Combine combined result set
The process of Combine is very simple. You only need to perform weighted sum statistics on the scores of Node names with the same name.
// Summarize all scores.
// This result is similar to the previous results. The result is used to store the Score of each node. There is no need to distinguish the algorithm here
result := make(schedulerapi.HostPriorityList, 0, len(nodes))
// Loop execution len(nodes) times
for i := range nodes {
// First fill the result with the names of all nodes, and initialize the Score to 0
result = append(result, schedulerapi.HostPriority{Host: nodes[i].Name, Score: 0})

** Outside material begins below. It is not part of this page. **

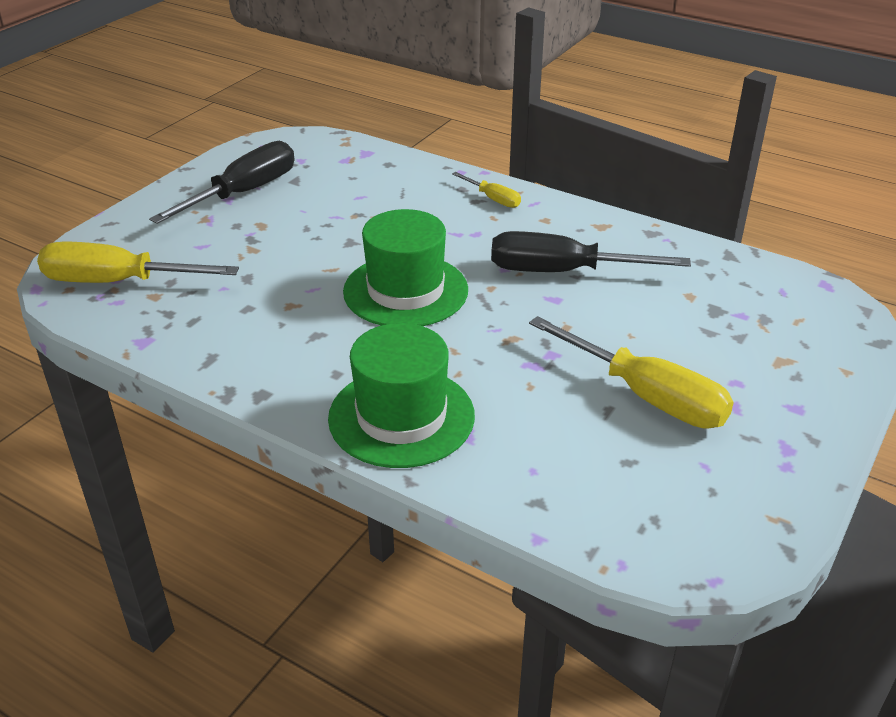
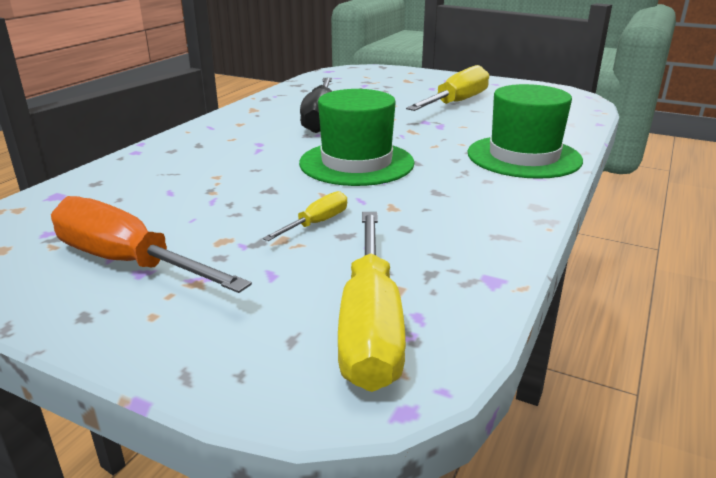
camera: 95 degrees left, 10 degrees down
(243, 193) = (128, 262): black screwdriver -> orange screwdriver
(493, 199) = (198, 139): yellow screwdriver -> yellow screwdriver (316, 223)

// There are as many Scores as there are priority Config executed, so it is traversed len(priority Configs) times here
for j := range priorityConfigs {
// The result scores of each algorithm corresponding to the i-th node are weighted and accumulated
result[i].Score += results[j][i].Score * priorityConfigs[j].Weight
}
}
return result, nil
Finally, we get the one-dimensional array HostPriorityList, which is the collection of HostPriority structures mentioned earlier:
type HostPriority struct {
Host string
Score int
}
type HostPriorityList []HostPriority
In this way, the scoring Priority optimization process for each Node is implemented.